> **Liste des tâches**
1. Affichez le passage de l'article sur la sécurité des frontières algéro-libyennes qui commence à « Il n’est pas » et se termine à « en plus d’attentats. ».
2. Répondez aux questions suivantes sur l'article consacré à la sécurité des frontières algéro-libyennes.
(a) Combien de temps après l'assassinat de Mouamar Kadhafi la Libye demeure-t-elle régie par le chaos ?
(b) Quelle fonction occupe Ahmed Gaid Salah ?
(c) Dans quel pays enregistre-t-on de plus en plus d'attentats ?

Sécurité des frontières algéro-libyennes Quel interlocuteur pour l’ANP ?

Sécurité des frontières algéro-libyennes Quel interlocuteur pour l’ANP ?

Deux ans après l’assassinat de Mouamar Kadhafi, la Libye demeure régie par le chaos et au lieu d’une armée régulière, ce sont des milices divisées qui gèrent le pays selon le vieux modèle des seigneurs de guerre. Alger, mais aussi Tunis et le Caire s’impatientent…

Il n’est pas un secret que la question de la sécurité des frontières est un dossier prioritaire pour les autorités du pays. Les communiqués révélant les audiences du président Bouteflika au vice-ministre de la Défense, Ahmed Gaid Salah, revient systématiquement sur le sujet, qu’il s’agisse du Mali, de la Libye ou de la Tunisie où l’on enregistre de plus en plus d’attentats.

Néanmoins, une différence notable ressort entre le Mali ou la Tunisie, où il existe un pouvoir reconnu aussi bien à l’intérieur qu’à l’extérieur et des institutions avec lesquelles la coopération et la coordination sécuritaire existe, et la Libye où subsiste un gouvernement qui n’a de cela que le nom et qui demeure pris en otage par des milices au nombre, à l’armement et aux objectifs politiques, difficiles à cerner.

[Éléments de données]
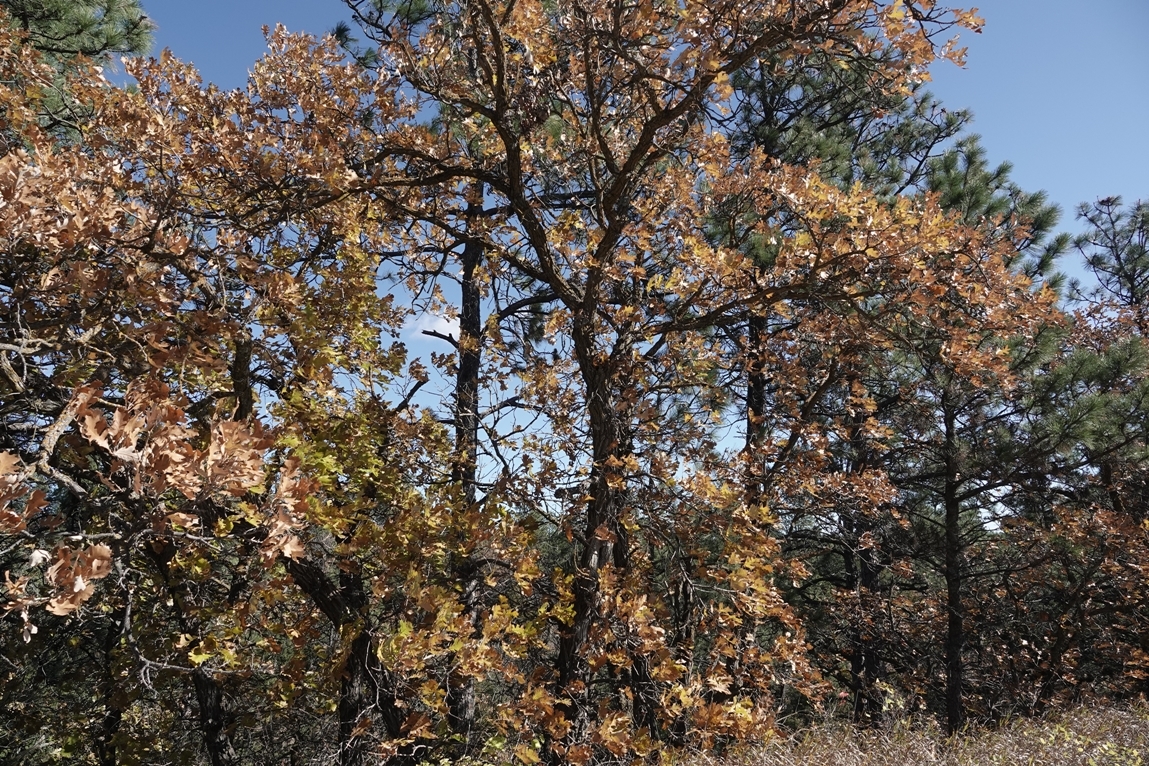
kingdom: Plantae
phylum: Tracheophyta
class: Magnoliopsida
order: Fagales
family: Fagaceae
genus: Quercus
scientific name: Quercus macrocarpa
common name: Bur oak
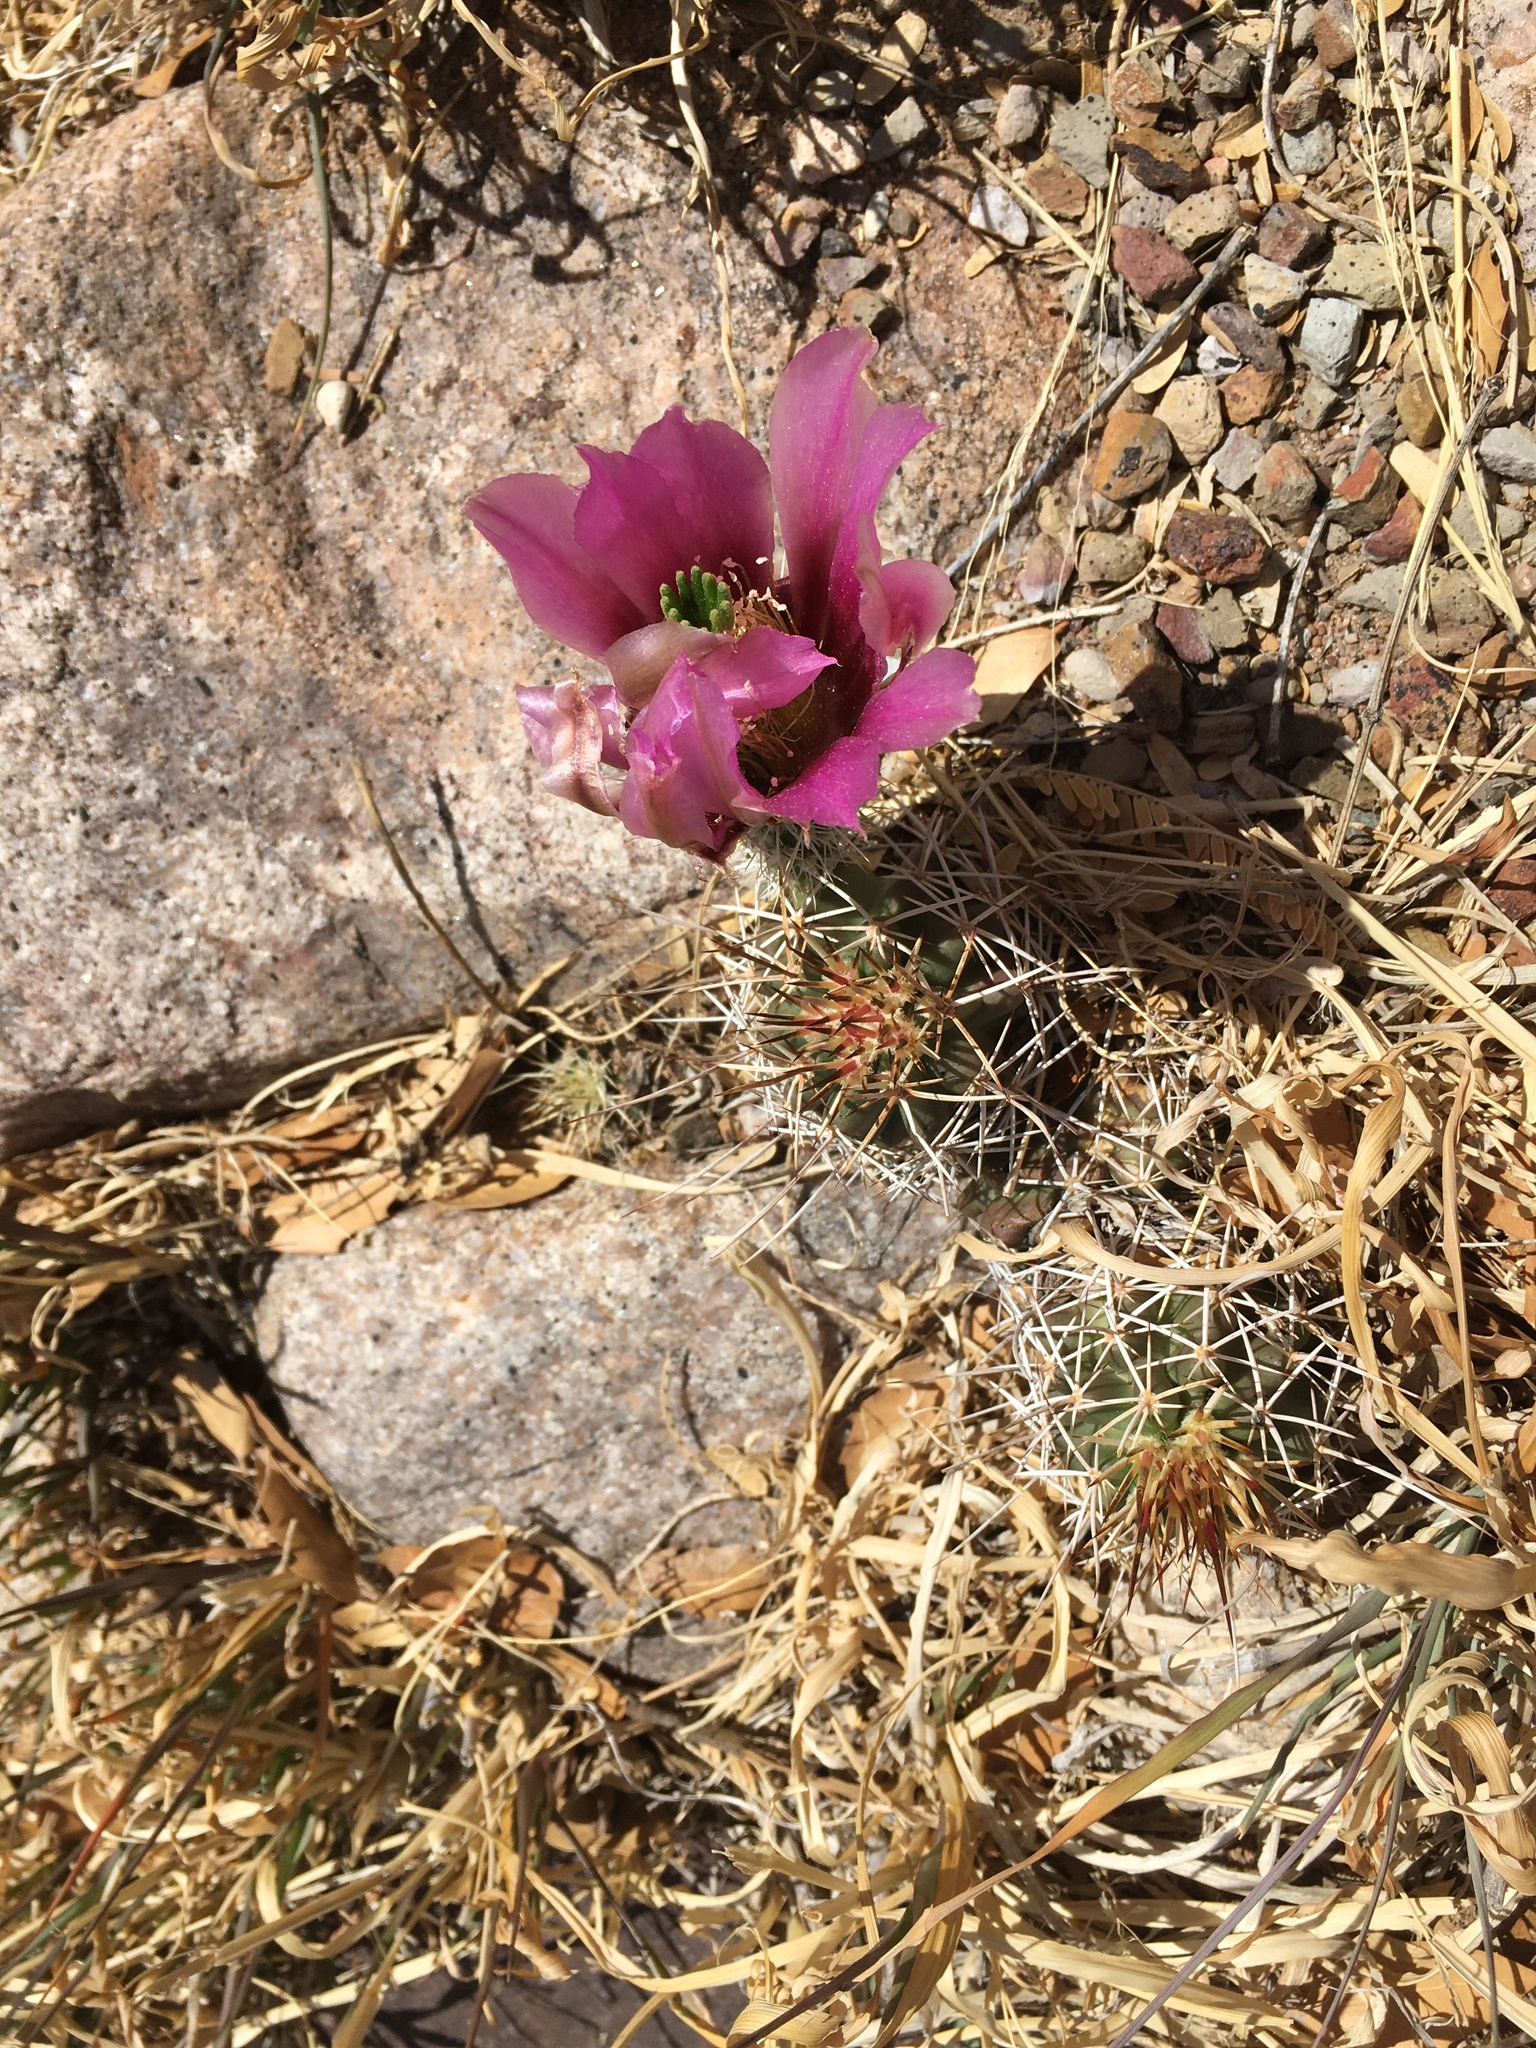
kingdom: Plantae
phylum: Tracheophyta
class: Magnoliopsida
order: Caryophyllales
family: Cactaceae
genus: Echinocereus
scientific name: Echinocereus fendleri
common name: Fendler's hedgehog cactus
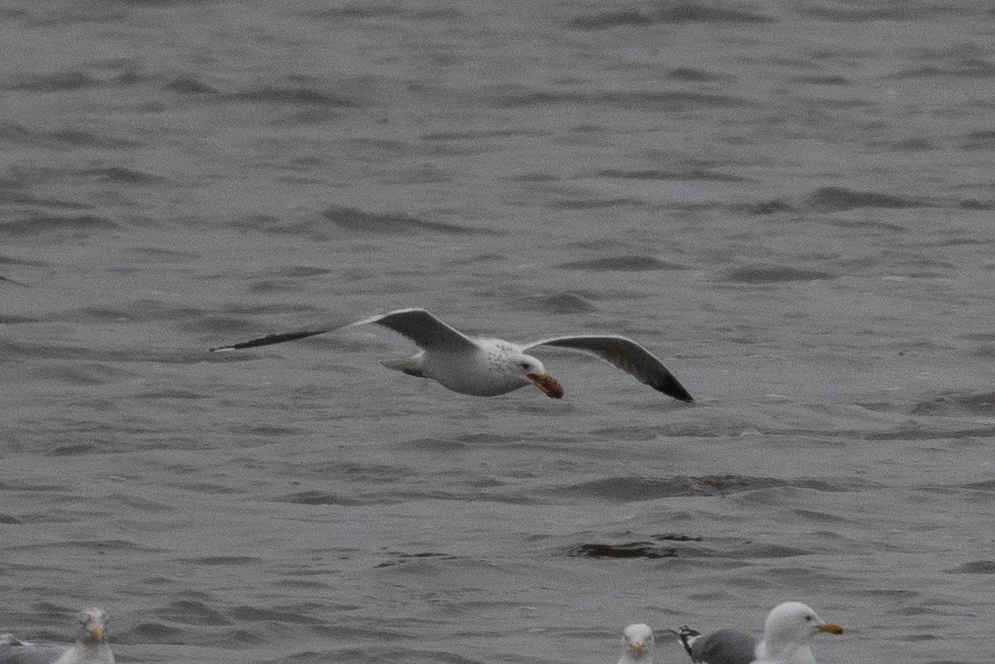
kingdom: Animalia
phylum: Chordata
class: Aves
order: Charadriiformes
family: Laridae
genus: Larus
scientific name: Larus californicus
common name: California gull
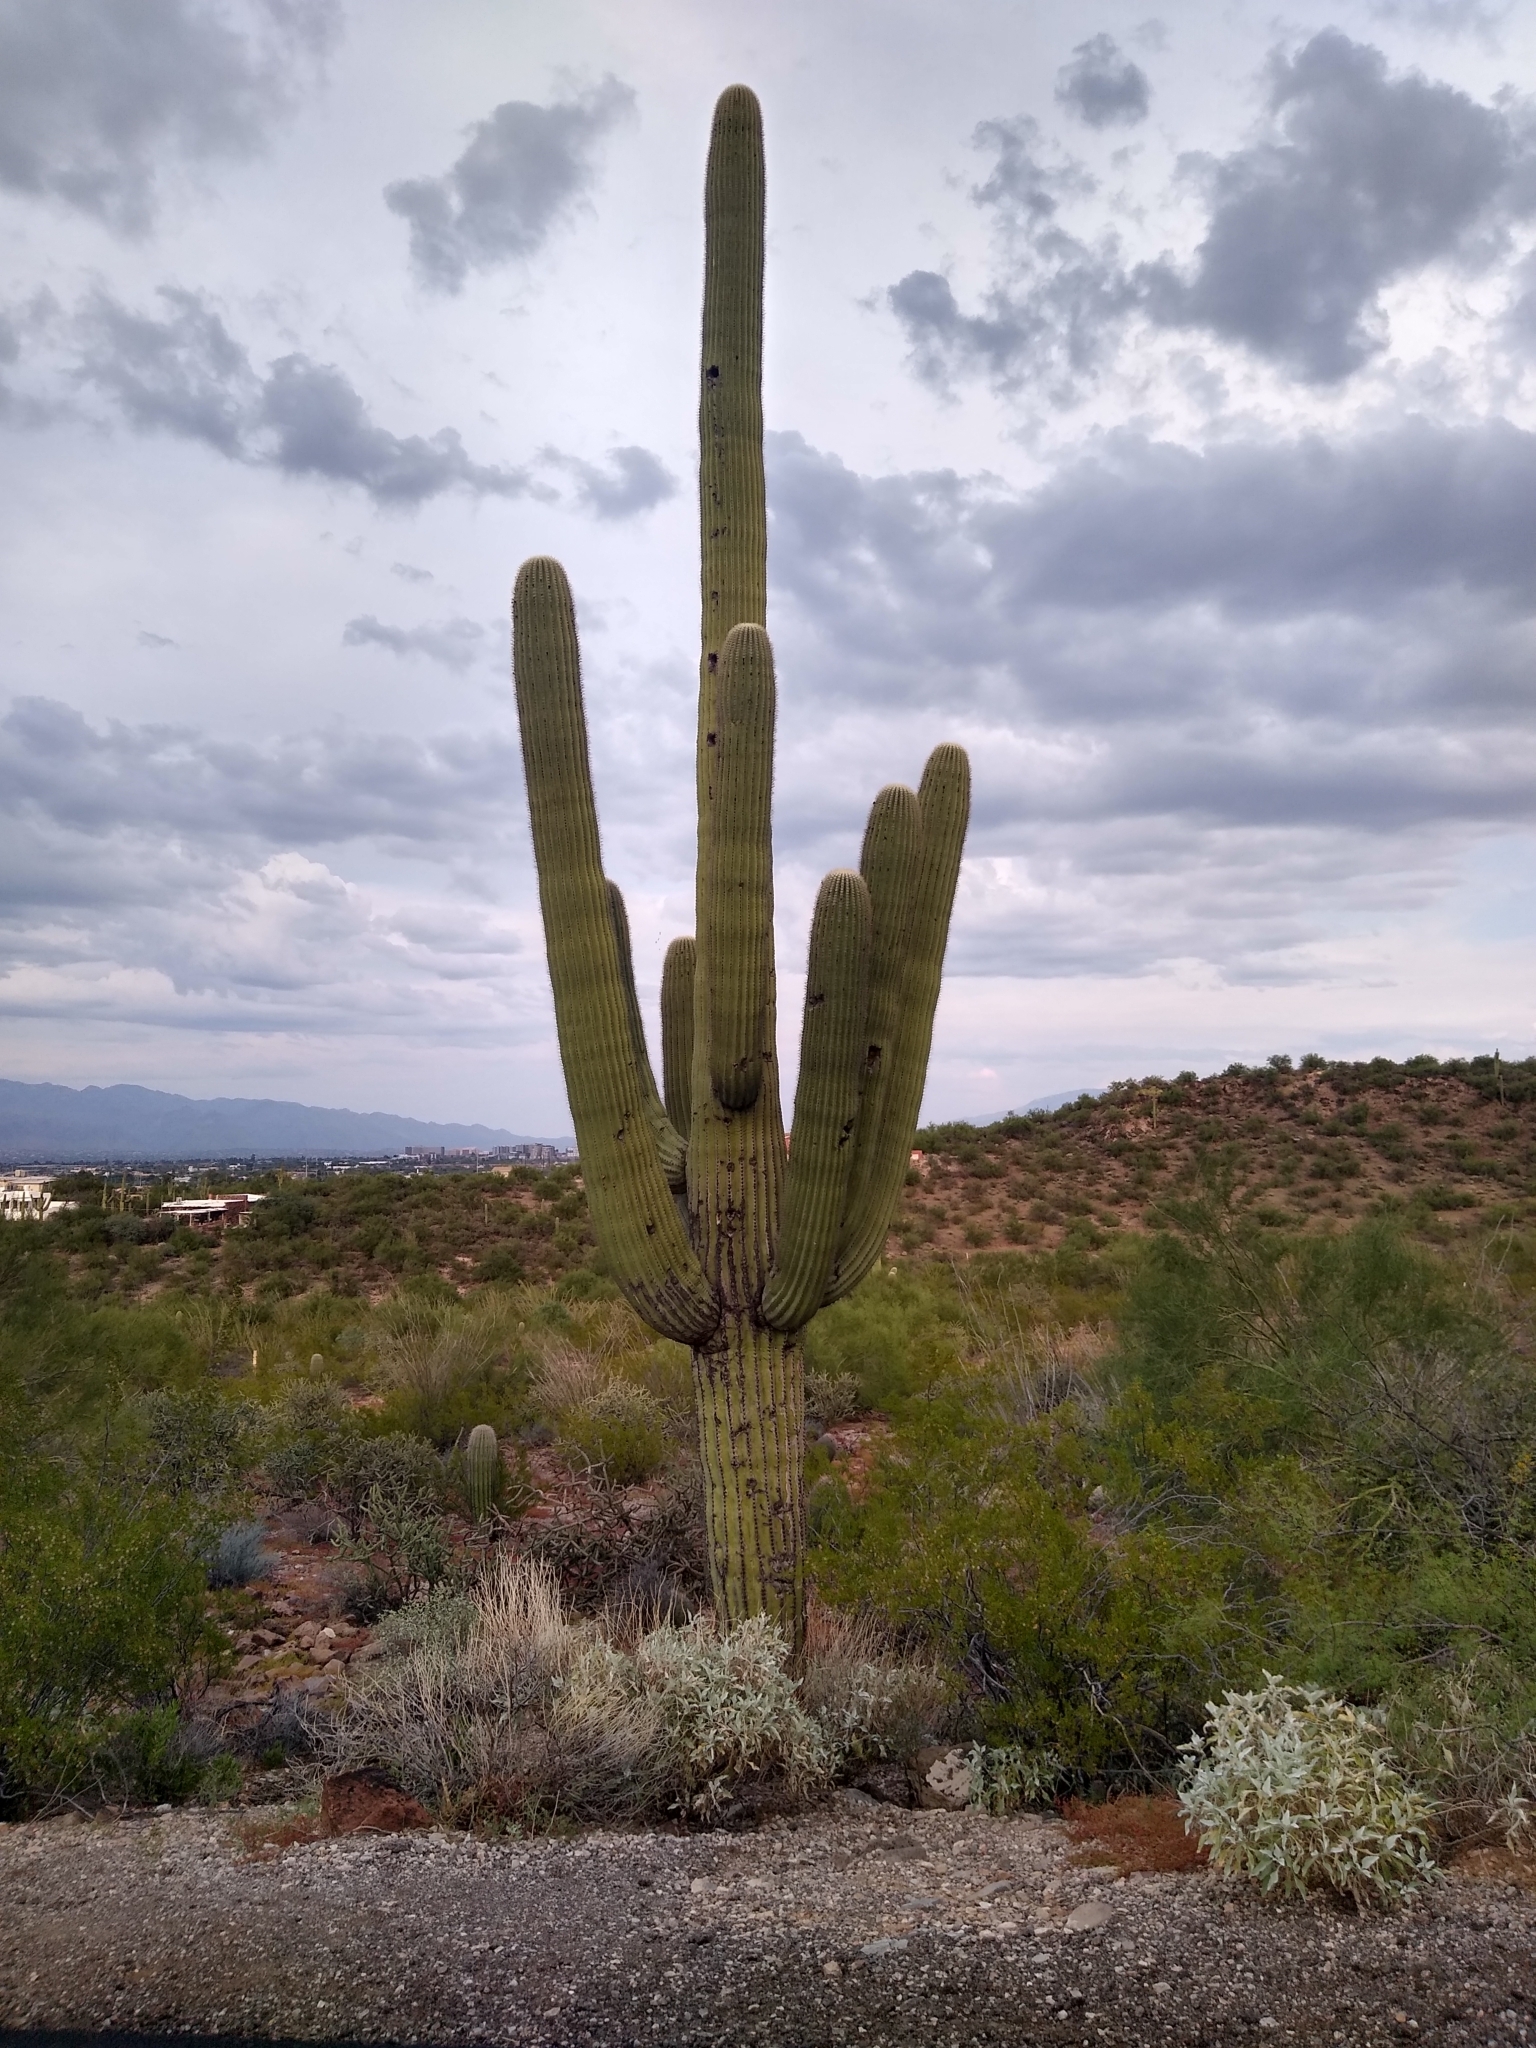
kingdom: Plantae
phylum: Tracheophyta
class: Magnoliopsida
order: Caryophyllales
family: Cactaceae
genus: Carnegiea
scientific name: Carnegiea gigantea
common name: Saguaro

> **Résultats des tâches**
1.
Il n’est pas un secret que la question de la sécurité des frontières est un dossier prioritaire pour les autorités du pays. Les communiqués révélant les audiences du président Bouteflika au vice-ministre de la Défense, Ahmed Gaid Salah, revient systématiquement sur le sujet, qu’il s’agisse du Mali, de la Libye ou de la Tunisie où l’on enregistre de plus en plus d’attentats.

2.
(a) Deux ans.
(b) Vice-ministre de la Défense.
(c) La Tunisie.